[DATASET RECORDS]:

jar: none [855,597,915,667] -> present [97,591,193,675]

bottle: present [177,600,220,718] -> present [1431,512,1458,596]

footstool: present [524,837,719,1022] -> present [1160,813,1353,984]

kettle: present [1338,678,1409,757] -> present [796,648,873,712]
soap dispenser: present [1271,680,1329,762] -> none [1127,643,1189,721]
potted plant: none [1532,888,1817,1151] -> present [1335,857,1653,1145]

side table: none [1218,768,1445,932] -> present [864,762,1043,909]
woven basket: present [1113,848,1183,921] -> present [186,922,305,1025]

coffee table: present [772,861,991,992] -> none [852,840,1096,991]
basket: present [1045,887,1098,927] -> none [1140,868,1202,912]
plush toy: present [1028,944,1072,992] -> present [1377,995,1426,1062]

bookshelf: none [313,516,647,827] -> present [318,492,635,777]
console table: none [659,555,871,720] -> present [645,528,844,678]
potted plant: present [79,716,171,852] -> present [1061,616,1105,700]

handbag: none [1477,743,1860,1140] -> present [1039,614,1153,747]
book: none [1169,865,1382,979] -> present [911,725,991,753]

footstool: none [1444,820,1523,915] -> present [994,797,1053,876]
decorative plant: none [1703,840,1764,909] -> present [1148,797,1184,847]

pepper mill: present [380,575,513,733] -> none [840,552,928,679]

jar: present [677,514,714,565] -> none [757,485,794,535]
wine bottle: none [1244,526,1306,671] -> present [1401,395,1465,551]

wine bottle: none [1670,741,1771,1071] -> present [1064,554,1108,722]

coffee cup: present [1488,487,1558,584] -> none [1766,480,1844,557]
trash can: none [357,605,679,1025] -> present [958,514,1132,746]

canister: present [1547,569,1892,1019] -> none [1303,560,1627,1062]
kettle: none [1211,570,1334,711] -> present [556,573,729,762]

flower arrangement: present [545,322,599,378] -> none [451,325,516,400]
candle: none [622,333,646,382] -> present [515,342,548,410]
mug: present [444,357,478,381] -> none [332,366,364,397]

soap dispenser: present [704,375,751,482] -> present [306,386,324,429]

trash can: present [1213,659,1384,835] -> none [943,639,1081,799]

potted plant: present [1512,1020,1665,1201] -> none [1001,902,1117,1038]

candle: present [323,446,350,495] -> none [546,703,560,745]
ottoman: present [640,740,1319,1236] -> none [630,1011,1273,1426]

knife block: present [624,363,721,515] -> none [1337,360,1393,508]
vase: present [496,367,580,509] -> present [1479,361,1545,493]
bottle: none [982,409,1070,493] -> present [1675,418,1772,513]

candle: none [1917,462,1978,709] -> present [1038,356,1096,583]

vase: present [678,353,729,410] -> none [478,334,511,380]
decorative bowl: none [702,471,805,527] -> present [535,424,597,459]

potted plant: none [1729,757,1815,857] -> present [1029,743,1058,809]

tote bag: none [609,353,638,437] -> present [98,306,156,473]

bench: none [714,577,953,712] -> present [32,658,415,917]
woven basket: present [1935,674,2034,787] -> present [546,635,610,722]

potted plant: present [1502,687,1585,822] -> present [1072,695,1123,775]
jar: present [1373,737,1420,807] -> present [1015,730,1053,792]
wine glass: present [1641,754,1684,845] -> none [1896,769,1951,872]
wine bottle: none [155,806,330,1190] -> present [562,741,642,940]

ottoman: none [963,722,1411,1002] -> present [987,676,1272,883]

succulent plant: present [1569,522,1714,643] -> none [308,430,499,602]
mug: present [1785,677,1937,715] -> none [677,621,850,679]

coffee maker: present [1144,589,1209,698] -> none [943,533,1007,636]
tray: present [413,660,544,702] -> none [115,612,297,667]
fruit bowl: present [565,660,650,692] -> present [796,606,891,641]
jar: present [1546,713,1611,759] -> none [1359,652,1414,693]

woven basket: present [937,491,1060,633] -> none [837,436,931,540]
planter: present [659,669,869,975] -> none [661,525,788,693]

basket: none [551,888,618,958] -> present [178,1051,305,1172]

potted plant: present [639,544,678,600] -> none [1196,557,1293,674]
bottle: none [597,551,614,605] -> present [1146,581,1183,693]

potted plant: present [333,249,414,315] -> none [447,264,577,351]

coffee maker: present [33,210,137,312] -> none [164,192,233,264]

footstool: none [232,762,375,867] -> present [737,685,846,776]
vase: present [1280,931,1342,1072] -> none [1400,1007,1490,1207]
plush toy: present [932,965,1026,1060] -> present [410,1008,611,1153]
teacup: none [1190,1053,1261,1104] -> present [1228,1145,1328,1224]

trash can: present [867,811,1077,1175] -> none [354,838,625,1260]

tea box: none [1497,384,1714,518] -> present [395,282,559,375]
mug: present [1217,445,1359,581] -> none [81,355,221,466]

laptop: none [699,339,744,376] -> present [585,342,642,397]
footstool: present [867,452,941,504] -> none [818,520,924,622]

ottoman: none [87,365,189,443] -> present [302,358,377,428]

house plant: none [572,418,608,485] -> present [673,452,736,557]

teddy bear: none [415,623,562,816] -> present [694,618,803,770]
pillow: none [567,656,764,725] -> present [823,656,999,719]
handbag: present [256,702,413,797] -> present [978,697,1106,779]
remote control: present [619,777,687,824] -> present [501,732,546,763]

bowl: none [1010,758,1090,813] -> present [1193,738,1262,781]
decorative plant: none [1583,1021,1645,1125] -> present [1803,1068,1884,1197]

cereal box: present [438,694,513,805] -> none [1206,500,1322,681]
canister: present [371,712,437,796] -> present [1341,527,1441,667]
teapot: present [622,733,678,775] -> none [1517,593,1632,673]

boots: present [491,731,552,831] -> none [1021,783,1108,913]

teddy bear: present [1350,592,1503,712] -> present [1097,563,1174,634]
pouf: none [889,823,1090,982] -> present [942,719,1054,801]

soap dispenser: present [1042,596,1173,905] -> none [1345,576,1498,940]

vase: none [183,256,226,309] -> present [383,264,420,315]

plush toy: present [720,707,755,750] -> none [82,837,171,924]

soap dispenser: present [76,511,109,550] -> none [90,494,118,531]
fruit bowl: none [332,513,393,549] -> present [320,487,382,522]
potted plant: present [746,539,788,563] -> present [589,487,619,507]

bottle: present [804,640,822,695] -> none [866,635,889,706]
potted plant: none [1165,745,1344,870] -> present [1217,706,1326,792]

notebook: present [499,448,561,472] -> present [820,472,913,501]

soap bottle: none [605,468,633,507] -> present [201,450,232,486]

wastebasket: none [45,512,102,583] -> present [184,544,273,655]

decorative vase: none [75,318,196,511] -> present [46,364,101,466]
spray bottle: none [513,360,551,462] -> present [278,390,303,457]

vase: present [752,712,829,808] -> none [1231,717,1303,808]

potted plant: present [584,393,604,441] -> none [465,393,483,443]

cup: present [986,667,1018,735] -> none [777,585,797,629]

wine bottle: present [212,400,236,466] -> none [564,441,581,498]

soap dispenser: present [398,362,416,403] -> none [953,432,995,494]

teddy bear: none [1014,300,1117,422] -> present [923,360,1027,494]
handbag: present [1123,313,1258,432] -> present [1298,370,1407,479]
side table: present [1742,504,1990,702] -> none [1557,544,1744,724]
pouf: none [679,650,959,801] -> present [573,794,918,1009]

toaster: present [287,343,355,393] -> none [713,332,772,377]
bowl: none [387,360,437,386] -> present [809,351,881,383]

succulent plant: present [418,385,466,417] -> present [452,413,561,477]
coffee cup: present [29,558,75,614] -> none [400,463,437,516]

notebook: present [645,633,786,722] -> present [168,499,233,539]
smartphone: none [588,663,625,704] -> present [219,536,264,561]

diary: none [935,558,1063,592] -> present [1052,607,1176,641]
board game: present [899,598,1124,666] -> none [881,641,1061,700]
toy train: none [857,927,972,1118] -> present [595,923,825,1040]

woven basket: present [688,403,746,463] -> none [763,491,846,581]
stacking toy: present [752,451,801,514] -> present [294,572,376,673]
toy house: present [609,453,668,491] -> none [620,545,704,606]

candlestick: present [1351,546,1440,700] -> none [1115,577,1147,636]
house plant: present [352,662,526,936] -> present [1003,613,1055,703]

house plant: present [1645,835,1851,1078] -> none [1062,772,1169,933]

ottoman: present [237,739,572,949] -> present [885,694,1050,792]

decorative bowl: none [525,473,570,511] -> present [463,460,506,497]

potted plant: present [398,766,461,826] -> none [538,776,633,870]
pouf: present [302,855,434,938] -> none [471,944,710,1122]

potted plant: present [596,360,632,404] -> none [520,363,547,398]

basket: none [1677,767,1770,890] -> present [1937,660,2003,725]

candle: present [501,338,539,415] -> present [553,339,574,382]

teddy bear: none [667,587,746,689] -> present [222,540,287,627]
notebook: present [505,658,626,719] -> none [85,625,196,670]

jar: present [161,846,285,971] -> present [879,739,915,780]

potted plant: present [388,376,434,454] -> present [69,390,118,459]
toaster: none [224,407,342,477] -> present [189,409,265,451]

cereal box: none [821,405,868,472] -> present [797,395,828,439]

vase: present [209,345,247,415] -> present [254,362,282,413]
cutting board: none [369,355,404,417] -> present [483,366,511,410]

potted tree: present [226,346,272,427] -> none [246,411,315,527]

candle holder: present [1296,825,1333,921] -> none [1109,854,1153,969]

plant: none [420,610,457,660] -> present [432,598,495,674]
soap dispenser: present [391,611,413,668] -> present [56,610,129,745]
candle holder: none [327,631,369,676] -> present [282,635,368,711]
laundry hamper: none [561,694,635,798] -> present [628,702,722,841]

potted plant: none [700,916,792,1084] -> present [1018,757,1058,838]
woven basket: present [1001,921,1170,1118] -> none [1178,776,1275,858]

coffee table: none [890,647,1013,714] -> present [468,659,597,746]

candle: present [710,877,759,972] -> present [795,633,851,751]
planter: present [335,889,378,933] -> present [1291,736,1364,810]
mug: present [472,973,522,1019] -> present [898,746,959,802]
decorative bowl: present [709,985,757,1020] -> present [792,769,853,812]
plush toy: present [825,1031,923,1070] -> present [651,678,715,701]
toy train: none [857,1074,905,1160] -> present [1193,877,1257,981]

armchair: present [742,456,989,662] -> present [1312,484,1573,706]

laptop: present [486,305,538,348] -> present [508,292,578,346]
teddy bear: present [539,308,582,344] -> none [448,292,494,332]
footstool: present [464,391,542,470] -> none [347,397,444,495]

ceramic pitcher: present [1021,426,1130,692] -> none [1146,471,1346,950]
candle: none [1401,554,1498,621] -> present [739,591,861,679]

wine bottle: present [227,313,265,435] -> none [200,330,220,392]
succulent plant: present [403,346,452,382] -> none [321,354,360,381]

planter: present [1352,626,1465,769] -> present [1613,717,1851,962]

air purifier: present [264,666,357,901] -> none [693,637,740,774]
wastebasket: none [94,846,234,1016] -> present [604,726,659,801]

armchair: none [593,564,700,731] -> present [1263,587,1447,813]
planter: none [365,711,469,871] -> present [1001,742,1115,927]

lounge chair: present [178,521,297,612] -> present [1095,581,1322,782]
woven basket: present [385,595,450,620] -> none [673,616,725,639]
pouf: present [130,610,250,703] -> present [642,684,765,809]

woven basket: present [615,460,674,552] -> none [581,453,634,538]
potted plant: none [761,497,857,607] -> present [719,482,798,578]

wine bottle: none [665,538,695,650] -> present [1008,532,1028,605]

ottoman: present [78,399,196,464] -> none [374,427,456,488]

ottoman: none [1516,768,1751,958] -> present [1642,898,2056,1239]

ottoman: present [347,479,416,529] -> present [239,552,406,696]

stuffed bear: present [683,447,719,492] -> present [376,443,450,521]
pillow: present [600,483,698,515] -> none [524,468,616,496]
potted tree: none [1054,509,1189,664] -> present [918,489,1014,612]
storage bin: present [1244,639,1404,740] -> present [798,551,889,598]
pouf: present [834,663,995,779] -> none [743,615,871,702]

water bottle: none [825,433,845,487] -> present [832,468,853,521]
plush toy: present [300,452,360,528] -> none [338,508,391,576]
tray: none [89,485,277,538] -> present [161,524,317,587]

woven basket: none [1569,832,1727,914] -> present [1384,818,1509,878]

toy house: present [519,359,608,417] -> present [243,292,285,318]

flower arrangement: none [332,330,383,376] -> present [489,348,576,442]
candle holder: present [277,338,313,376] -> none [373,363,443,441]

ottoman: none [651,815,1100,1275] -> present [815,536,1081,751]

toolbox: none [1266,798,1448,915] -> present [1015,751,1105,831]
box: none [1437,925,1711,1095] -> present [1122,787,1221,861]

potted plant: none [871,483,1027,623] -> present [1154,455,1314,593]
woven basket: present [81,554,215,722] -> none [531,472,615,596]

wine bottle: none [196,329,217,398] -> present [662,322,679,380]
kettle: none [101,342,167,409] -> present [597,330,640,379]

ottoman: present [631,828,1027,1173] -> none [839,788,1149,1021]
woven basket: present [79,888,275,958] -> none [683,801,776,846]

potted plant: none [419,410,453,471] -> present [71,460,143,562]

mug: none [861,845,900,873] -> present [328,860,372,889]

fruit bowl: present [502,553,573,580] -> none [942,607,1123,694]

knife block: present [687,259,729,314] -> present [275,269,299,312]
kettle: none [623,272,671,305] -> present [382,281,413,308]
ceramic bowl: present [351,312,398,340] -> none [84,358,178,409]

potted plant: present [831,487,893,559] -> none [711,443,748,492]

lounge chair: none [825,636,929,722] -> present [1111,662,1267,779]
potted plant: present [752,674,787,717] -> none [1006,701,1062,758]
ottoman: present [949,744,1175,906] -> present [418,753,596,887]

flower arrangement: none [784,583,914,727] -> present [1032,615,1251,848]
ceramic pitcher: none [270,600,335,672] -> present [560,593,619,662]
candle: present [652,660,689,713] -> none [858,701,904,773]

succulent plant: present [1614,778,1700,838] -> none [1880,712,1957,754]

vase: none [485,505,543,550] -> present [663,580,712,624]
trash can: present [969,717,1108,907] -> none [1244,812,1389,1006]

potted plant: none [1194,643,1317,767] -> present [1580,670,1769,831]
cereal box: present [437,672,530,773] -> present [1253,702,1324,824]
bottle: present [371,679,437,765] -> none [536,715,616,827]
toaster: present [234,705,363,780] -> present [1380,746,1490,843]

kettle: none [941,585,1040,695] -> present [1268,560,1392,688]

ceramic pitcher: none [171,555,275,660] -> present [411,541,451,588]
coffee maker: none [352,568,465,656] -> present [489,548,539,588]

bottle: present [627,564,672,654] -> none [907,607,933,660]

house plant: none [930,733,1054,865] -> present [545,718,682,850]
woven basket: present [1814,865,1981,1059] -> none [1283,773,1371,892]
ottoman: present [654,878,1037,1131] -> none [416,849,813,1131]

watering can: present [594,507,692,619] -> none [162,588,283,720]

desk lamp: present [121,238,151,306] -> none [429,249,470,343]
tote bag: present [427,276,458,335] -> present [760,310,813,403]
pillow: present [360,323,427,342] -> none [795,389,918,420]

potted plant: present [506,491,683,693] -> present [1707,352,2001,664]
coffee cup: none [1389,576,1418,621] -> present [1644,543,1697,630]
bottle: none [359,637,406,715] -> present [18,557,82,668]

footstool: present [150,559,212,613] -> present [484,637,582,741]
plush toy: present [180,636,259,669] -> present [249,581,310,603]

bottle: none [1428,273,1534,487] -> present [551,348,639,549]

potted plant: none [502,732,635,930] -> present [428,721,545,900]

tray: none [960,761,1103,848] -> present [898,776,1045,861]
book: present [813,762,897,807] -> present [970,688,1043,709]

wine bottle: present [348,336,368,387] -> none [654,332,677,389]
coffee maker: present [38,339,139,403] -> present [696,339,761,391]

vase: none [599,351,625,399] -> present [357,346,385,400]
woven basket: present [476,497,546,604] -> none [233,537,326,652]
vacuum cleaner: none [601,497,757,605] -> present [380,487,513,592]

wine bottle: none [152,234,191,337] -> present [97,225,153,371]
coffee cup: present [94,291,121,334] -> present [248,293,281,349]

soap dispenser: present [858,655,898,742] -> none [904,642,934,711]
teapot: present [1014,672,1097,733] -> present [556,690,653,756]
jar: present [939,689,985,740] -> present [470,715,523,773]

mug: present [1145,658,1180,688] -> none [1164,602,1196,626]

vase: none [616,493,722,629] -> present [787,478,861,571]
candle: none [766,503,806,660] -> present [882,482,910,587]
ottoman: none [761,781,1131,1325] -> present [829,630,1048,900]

[WORK REQUEST]: Print, please, the lines above from the very first through the one that holds "potted plant: none [1532,888,1817,1151]", both included, word for word and with nothing else.

[SOLUTION FOR THIS PROBLEM]:
jar: none [855,597,915,667] -> present [97,591,193,675]

bottle: present [177,600,220,718] -> present [1431,512,1458,596]

footstool: present [524,837,719,1022] -> present [1160,813,1353,984]

kettle: present [1338,678,1409,757] -> present [796,648,873,712]
soap dispenser: present [1271,680,1329,762] -> none [1127,643,1189,721]
potted plant: none [1532,888,1817,1151] -> present [1335,857,1653,1145]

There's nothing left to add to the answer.